→ **Material provided**:

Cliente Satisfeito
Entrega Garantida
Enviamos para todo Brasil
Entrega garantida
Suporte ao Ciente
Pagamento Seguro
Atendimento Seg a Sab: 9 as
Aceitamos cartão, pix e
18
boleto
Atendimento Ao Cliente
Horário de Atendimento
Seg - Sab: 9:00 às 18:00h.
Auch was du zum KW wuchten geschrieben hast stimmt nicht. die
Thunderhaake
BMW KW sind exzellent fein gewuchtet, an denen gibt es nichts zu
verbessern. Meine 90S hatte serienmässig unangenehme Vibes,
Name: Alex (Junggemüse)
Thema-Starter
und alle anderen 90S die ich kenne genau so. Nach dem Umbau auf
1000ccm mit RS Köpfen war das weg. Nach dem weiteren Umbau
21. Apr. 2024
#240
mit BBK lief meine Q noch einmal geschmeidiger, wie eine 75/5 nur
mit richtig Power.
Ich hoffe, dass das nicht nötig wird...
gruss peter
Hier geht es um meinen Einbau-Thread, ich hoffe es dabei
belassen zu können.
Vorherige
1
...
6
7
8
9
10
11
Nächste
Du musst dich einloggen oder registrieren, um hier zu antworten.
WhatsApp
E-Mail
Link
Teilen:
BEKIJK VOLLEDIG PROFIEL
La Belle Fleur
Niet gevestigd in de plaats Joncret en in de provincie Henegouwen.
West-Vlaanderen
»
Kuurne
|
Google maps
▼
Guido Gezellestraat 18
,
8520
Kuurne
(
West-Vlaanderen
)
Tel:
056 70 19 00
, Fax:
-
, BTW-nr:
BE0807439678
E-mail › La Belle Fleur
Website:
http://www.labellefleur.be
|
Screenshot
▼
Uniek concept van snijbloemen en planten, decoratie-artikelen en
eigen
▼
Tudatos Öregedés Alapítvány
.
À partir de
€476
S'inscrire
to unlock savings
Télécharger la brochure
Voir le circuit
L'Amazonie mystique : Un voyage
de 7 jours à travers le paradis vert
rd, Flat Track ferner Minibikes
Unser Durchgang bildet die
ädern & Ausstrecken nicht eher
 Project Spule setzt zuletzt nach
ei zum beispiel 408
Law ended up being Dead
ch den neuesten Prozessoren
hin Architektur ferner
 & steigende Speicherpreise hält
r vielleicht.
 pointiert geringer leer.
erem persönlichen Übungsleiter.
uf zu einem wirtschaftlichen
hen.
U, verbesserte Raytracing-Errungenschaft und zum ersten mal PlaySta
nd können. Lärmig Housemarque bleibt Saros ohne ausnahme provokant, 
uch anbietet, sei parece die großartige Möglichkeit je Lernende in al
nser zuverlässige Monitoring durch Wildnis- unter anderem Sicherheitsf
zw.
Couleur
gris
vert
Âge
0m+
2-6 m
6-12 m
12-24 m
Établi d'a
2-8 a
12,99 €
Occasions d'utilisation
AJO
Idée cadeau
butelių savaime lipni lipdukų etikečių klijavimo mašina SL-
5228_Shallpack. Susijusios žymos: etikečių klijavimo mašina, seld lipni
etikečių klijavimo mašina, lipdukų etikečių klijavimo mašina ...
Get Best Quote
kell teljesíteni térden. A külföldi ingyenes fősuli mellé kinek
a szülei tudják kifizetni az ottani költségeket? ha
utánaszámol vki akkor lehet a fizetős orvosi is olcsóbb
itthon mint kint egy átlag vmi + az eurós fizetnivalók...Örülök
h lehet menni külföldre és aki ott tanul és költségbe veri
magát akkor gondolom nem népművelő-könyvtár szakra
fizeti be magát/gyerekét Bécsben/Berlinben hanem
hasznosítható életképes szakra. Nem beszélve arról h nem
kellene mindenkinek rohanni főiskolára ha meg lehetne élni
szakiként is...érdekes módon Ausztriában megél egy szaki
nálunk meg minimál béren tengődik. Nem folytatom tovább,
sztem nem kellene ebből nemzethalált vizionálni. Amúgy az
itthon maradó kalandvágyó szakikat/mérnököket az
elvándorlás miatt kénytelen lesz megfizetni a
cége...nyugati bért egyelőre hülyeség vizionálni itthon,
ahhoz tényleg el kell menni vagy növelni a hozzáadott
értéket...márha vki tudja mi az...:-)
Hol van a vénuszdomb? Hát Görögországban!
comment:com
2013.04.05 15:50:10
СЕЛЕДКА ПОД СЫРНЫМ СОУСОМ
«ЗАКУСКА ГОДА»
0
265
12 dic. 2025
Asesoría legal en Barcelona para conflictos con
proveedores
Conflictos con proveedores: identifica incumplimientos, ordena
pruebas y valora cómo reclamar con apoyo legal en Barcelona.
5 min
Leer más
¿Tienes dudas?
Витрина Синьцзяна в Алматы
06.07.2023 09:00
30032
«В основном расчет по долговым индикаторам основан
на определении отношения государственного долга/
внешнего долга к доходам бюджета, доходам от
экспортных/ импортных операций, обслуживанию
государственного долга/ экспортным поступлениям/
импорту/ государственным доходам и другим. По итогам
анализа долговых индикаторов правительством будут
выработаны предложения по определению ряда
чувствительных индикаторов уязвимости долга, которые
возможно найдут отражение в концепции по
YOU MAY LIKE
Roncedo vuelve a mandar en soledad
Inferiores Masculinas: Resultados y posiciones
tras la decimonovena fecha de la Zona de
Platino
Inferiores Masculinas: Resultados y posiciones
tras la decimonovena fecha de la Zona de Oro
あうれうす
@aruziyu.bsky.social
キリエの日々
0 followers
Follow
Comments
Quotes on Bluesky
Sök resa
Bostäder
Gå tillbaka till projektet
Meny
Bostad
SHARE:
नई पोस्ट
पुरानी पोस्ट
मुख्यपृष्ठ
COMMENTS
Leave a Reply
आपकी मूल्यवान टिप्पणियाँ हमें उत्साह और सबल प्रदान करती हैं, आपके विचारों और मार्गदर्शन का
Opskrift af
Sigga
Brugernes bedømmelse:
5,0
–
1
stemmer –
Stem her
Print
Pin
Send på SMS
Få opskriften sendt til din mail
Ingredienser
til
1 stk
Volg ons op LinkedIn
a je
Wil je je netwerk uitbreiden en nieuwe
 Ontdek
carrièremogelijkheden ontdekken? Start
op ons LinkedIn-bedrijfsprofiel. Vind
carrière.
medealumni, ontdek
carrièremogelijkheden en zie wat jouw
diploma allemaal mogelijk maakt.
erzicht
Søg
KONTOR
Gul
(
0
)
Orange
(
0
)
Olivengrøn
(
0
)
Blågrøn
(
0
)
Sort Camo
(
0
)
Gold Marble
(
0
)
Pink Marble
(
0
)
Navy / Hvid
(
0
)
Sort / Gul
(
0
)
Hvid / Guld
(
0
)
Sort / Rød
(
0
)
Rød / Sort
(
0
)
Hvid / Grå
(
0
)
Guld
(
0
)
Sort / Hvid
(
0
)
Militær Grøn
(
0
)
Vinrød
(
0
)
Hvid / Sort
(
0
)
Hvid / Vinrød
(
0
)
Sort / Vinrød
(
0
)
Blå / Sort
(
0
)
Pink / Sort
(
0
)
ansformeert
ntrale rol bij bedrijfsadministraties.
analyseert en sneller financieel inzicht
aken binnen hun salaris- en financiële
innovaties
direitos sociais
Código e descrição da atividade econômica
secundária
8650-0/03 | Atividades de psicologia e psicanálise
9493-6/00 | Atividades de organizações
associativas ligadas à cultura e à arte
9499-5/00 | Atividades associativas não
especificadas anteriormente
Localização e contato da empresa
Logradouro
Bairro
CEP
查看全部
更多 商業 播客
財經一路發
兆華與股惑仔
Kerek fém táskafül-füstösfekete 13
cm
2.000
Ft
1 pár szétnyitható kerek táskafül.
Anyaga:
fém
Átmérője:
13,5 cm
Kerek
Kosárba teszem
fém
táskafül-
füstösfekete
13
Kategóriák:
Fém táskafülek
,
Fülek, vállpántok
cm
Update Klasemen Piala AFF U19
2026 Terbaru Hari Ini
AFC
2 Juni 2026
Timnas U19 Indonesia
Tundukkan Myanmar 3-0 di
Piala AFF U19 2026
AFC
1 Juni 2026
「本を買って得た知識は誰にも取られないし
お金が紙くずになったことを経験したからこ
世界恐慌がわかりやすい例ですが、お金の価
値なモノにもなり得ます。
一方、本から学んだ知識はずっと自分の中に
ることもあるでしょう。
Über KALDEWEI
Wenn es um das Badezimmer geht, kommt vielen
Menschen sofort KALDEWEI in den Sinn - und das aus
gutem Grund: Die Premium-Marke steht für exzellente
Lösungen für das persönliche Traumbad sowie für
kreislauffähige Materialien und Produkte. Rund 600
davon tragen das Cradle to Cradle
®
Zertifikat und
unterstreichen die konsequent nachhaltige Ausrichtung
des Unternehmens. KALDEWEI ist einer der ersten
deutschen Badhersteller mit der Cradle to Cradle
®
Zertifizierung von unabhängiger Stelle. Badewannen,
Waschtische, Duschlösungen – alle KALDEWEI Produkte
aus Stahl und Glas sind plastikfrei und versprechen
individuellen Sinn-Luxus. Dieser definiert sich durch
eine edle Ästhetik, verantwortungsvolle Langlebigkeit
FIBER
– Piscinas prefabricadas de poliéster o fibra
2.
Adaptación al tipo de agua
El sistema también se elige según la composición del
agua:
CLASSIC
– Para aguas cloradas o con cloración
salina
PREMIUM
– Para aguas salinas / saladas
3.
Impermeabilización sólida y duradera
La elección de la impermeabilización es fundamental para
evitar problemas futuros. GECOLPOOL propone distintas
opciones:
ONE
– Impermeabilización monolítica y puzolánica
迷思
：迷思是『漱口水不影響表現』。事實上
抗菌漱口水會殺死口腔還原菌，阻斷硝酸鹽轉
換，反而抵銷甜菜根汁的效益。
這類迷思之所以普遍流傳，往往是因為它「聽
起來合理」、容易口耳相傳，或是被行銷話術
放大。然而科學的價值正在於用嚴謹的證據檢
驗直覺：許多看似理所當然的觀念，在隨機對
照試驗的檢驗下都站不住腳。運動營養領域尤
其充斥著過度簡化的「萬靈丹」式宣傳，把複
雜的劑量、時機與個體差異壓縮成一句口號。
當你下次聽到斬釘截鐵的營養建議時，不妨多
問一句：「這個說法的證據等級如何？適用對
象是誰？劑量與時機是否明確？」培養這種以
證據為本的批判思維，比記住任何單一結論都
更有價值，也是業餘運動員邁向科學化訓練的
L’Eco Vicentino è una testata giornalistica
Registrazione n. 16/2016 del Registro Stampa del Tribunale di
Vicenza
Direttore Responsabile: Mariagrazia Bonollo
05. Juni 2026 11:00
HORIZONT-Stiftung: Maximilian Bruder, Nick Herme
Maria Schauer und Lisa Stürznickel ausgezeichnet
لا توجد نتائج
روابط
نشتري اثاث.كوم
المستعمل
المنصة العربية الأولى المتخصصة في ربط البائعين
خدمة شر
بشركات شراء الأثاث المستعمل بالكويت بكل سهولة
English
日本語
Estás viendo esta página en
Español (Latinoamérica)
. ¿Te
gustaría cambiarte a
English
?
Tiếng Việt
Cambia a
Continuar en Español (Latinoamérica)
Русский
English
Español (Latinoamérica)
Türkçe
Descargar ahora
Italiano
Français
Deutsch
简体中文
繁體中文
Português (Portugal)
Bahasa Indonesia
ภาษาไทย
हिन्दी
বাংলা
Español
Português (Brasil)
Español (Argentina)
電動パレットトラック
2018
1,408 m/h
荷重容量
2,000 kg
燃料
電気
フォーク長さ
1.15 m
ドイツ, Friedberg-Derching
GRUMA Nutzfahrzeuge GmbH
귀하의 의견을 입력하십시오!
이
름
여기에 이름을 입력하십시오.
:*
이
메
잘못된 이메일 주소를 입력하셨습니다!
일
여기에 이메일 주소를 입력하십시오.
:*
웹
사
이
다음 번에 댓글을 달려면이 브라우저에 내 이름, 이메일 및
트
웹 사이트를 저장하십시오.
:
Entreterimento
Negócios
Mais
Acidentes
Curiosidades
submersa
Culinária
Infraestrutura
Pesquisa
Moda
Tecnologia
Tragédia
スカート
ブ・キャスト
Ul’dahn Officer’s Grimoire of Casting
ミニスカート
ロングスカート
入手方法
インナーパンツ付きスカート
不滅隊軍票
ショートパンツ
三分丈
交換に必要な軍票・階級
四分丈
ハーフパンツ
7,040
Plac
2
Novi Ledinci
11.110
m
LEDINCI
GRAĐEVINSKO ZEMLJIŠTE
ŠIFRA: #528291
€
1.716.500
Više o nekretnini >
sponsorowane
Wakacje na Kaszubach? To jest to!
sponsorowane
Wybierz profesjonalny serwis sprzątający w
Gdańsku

→ **Exercise directions**:
Put the lines from the start of the items through the line that contains "Thunderhaake" into a JSON list of strings, with one string per line and blank lines left out.

→ **Written reply**:
[
  "Cliente Satisfeito",
  "Entrega Garantida",
  "Enviamos para todo Brasil",
  "Entrega garantida",
  "Suporte ao Ciente",
  "Pagamento Seguro",
  "Atendimento Seg a Sab: 9 as",
  "Aceitamos cartão, pix e",
  "18",
  "boleto",
  "Atendimento Ao Cliente",
  "Horário de Atendimento",
  "Seg - Sab: 9:00 às 18:00h.",
  "Auch was du zum KW wuchten geschrieben hast stimmt nicht. die",
  "Thunderhaake"
]